**DOMANDE SUL TESTO**
A: Nel testo sulla mini elettrica, quanti chilometri di autonomia ha la minicar?
B: Trascrivi dal testo sulla mini elettrica il passo compreso tra "Minicar ma non" e "nel settore auto.", estremi inclusi.

**ESTRATTO FORNITO**
>>

La mini elettrica nasce a Bari e non a Termini Imerese

Minicar ma non troppo ha 4 posti e 200 Km di autonomia costerà circa 10 mila euro

Mentre si attende invano la soluzione dell’annosa vicenda della Fiat di Termini Imerese, in Puglia fanno di meglio e, in una ex fabbrica, chiusa da poco hanno iniziato a fare ciò di cui a Termini si parla da sempre ed era una soluzione – a quel livello – abbastanza semplice e opportuna. Per inciso la Blutec (componenti auto) ha assunto a Termini 123 ex operai su 699 ex Fca che sono rientrati al lavoro, gli altri sono ancora in cig. La Fiat aveva chiuso nel 2011 ed è in corso il “piano di reindustrializzazione” sempre nel settore auto.

<<

**DATI FORNITI**
>>

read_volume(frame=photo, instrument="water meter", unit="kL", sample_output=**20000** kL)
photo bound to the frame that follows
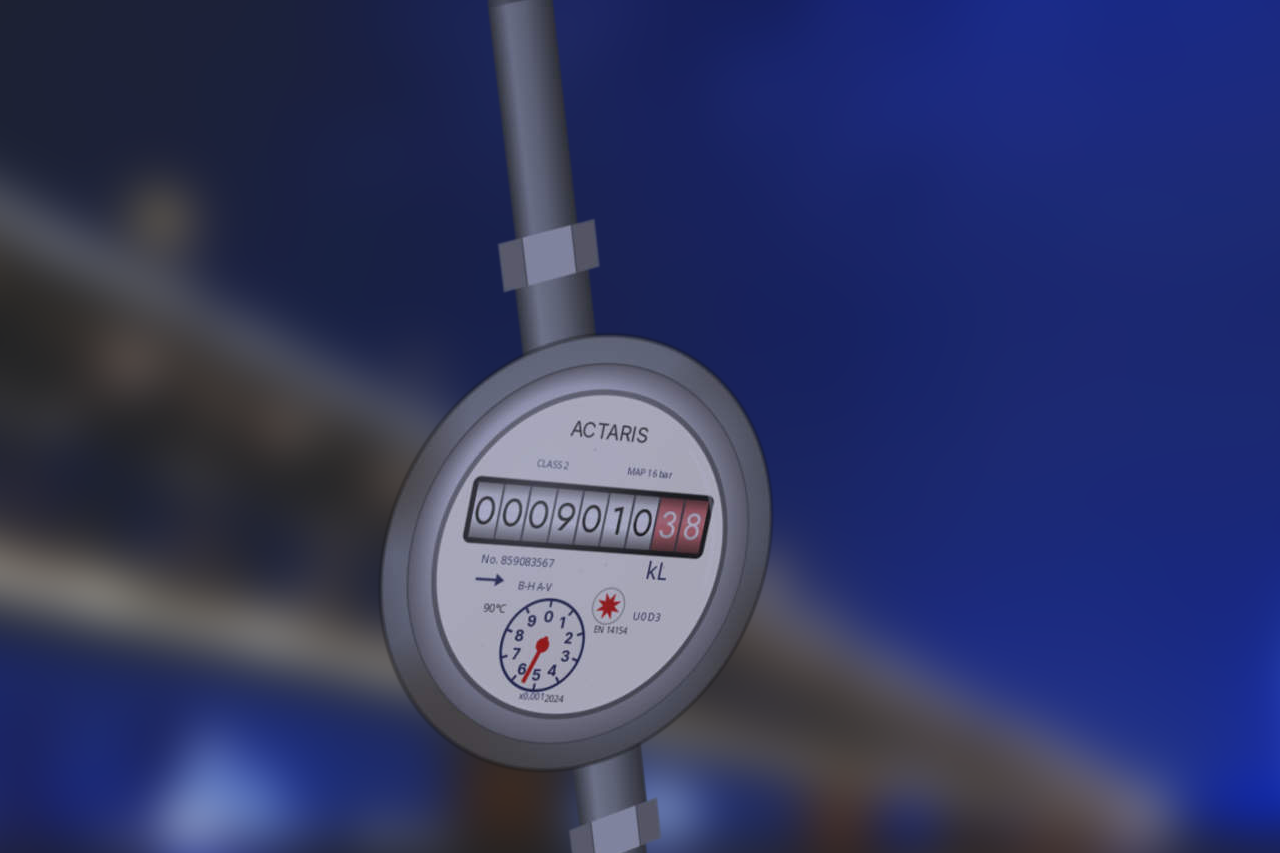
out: **9010.385** kL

<<

**RISPOSTE NUMERATE**
A: 200 km.

B:
Minicar ma non troppo ha 4 posti e 200 Km di autonomia costerà circa 10 mila euro

Mentre si attende invano la soluzione dell’annosa vicenda della Fiat di Termini Imerese, in Puglia fanno di meglio e, in una ex fabbrica, chiusa da poco hanno iniziato a fare ciò di cui a Termini si parla da sempre ed era una soluzione – a quel livello – abbastanza semplice e opportuna. Per inciso la Blutec (componenti auto) ha assunto a Termini 123 ex operai su 699 ex Fca che sono rientrati al lavoro, gli altri sono ancora in cig. La Fiat aveva chiuso nel 2011 ed è in corso il “piano di reindustrializzazione” sempre nel settore auto.